Typically, breast biopsies are done days or weeks after they've been recommended, the team wrote. But this pattern may contribute to healthcare inconsistencies, with women receiving different levels of care depending on their social or demographic characteristics, Dontchos and colleagues noted.

"Delays in breast cancer diagnosis and treatment have been demonstrated across multiple patient subpopulations and are associated with adverse outcomes," the group wrote. "The most established disparities are seen in racial/ethnic subpopulations."

The researchers sought to measure the impact of a same-day biopsy program on disparities in time from biopsy recommendation to performance. They conducted a study that included all diagnostic breast imaging exams that led to biopsy before a same-day biopsy program was put into place (695 taken between September 2016 and March 2017) and after (534 taken between September 2017 and March 2018). The researchers compared characteristics such as age, race, language, and insurance and information such as days from biopsy recommendation to biopsy and proportion of same-day biopsies in all biopsies in both the preimplementation and postimplementation groups.

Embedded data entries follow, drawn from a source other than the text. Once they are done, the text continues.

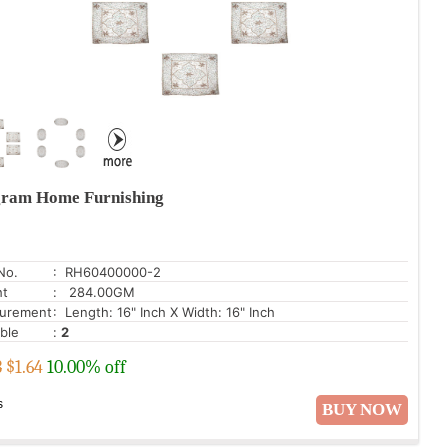
ram Home Furnishing
No.
: RH60400000-2
ht
: 284.00GM
urement
: Length: 16" Inch X Width: 16" Inch
able
:
2
3
$
1.64
10.00% off
s
BUY NOW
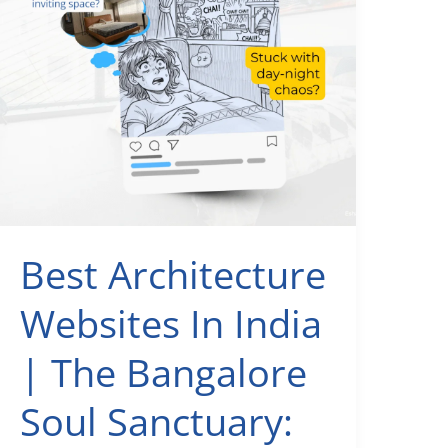
Too
Late
Best Architecture
Websites In India
| The Bangalore
Soul Sanctuary:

The new biopsy program significantly reduced time to biopsy (p < 0.001). The group also found that during the preimplementation timeframe, patients of color and those with Medicare were associated with longer days to biopsy (nonwhite patients, 2.31 days longer than white patients; Medicare patients, 2.47 days longer than privately insured patients). After the same-day biopsy program was put into place, these disparities disappeared, the team found.

Impact of same-day biopsy program on time to biopsy
Variable, all patients Prior to same-day program After same-day program
Mean days to biopsy 9.6 3.6
Percentage of same-day biopsies 11% 51%

The study results show that intervention such as a same-day biopsy program can work to mitigate healthcare disparities, according to Dontchos and colleagues.

"The strongest approaches to disparity reduction in breast cancer diagnosis and treatment include combinations of access-enhancing interventions (e.g., mobile mammography vans, same-day appointments, and patient navigators) and individual-directed interventions (e.g., lay language counseling, vouchers, and bus passes)," the team concluded. "Our findings not only support established racial/ethnic disparities in breast cancer diagnosis and treatment but also support that access-enhancing interventions are effective."